Taken together, the REF, the increasing student demands on resources and contact time, technological innovations, new government funding formulas, and the as yet unknown impact of Brexit compel academics to reappraise the ways practice, teaching and research activities can co-exist and, indeed, enhance each other. The definition of “practice research” will remain ongoing, fuelled as it is by innovative methodologies and diversifying outcomes of projects. However, it is important that we try to articulate some common understanding of the term in order for genuine knowledge exchange to take place.
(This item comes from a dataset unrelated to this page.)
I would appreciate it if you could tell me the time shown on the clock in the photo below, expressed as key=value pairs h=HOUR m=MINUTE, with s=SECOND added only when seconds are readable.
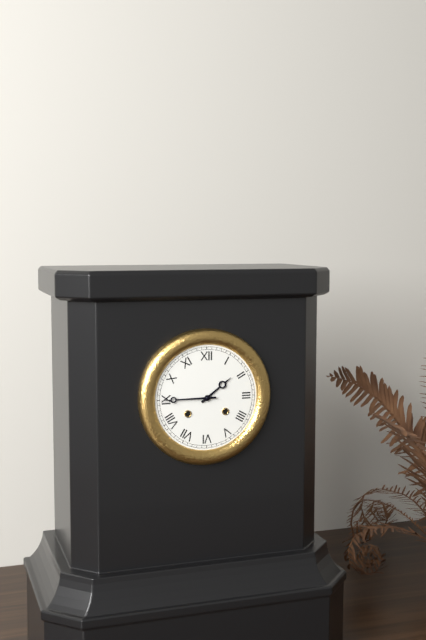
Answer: h=1 m=45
In his presentation, Miguel cited Nicolas Till’s critique of artistic practice as research. It is well worth reading for its highlighting of the dangers inherent for artists in justifying their process in terms of theoretical investigation in order to work in a university. This runs the risk of artistic practice being subsumed into a system that overwhelmingly values text-based products over embodied or visual material. Moreover, argues Till, many of the activities described in the rubric of practice research are in fact examples of professional practice, not research. He concludes that a new method of evaluation is required for practice research distinct from theoretical scholarship.
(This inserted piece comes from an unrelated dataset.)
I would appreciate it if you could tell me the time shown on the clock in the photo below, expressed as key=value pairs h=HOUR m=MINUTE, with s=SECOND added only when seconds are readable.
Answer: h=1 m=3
Till’s analysis is intertwined with questions relating to how the value we attribute to knowledge is dependent upon the form such knowledge takes. In order to prove one can ride a bike it is not sufficient to merely state it, it must be done. Books and articles remain the dominant form of evidence in the academy that a research process has been carried out and knowledge has been produced as a result. But documents are more than evidence of a past process; for the reader, they often come to constitute the research because it is the only material made available to them. The means by which the author produced it are not usually made public. For many disciplines this is entirely appropriate; it is in fact difficult to see how a historian or a physicist could open their work out. But all artists know that much of their process is the work itself and so attempts to transcribe the sometimes messy, random, and – especially for performance practitioners – collaborative nature of investigating through practice into text can distort the knowledge they have generated into a codified system that risks distorting it’s meaning.
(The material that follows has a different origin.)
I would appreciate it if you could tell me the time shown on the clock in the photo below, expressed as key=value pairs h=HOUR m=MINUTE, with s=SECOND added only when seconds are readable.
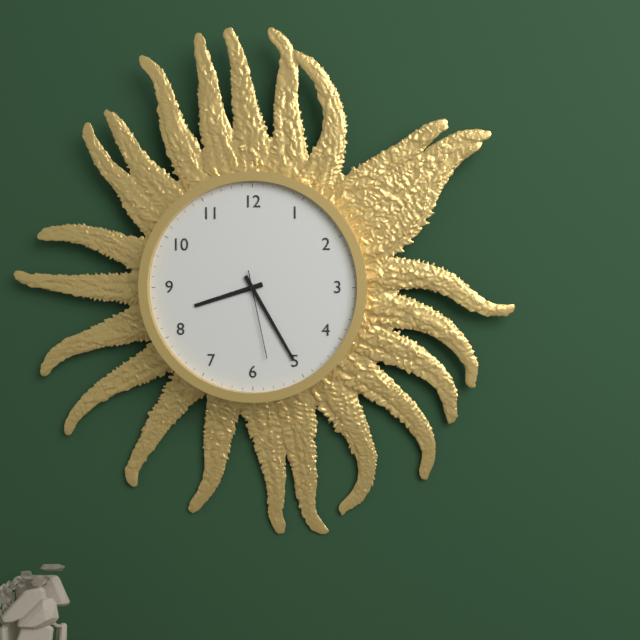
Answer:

Issues pertaining to documentation of process and dissemination of outputs was a subject that came up consistently. There was a general recognition that the internet create many exciting new avenues of public engagement but a culture shift needs to occur if it is to be fully utilised. Specifically, the authority of written text acts a barrier to experimenting with the visual formats of video and photography as a means of positing a theory or citing evidence of process. A related issue concerns the publics to which research targets and reaches. Open access online publication platforms are a potential way of increasing the impact of one’s research, but there are risks involved. The inability to oversee the transmission of the knowledge one has generated can lead to its distillation. Moreover, it is worth asking what the other functions dissemination can fulfil beyond impact. Ben Spatz opined that an awareness of the publics a piece of research is intended for can enable academics to build constituencies and communities. This approach certainly increases the likelihood of research being a catalyst for collaborations between different disciplines. It was also mentioned that dissemination can be expressed as a form of inviting people into an ongoing process into knowledge production. The public, in this context, have a reciprocal relationship with an author’s developing corpus.
A page on RBC’s Theatre Futures website has been set up for delegates to share information.